- Data excerpts:
________________________
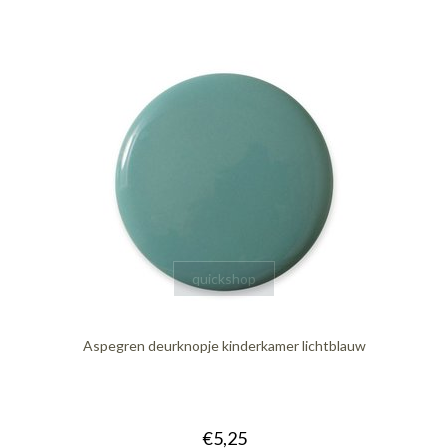
quickshop
Aspegren deurknopje kinderkamer lichtblauw
€5,25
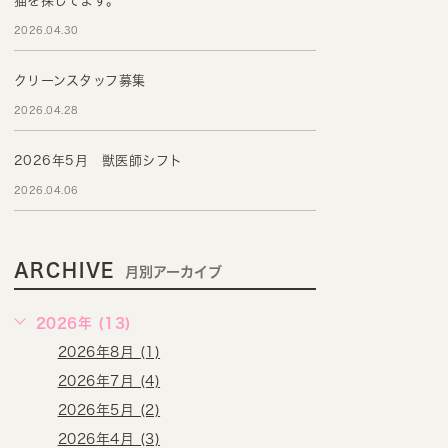
猫を探してます。
2026.04.30
クリーンスタッフ募集
2026.04.28
2026年5月 獣医師シフト
2026.04.06
ARCHIVE
月別アーカイブ
2026年 (13)
2026年8月 (1)
2026年7月 (4)
2026年5月 (2)
2026年4月 (3)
________________________
- YOUR INSTRUCTIONS:
Reproduce the records exactly, images excluded.

- FINISHED EXERCISE:
quickshop
Aspegren deurknopje kinderkamer lichtblauw
€5,25
猫を探してます。
2026.04.30
クリーンスタッフ募集
2026.04.28
2026年5月 獣医師シフト
2026.04.06
ARCHIVE
月別アーカイブ
2026年 (13)
2026年8月 (1)
2026年7月 (4)
2026年5月 (2)
2026年4月 (3)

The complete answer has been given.